### EXERCISE
Once the line containing "left ankle: (222, 280, 34)" is found in the listing below, return it and each line after it through the last, exactly as given.

### INPUT DATA
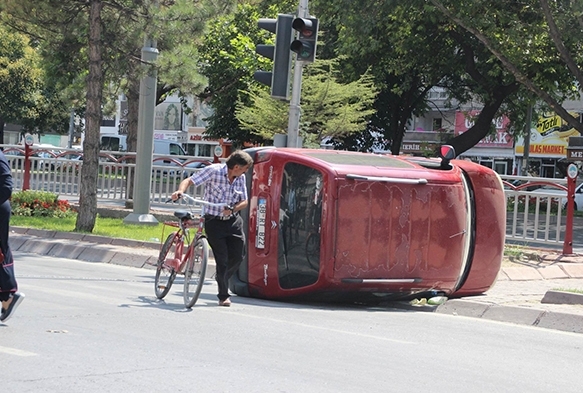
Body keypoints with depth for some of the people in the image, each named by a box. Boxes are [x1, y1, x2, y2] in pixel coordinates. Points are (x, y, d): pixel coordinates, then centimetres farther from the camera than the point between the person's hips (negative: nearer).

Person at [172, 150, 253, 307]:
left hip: (233, 221, 5)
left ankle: (222, 280, 34)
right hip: (214, 222, -5)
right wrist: (180, 191, -34)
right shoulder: (214, 171, -13)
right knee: (222, 259, -6)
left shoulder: (240, 178, 2)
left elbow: (244, 201, 4)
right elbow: (190, 180, -13)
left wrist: (232, 209, -17)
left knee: (237, 257, 4)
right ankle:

### REPLY
left ankle: (222, 280, 34)
right hip: (214, 222, -5)
right wrist: (180, 191, -34)
right shoulder: (214, 171, -13)
right knee: (222, 259, -6)
left shoulder: (240, 178, 2)
left elbow: (244, 201, 4)
right elbow: (190, 180, -13)
left wrist: (232, 209, -17)
left knee: (237, 257, 4)
right ankle:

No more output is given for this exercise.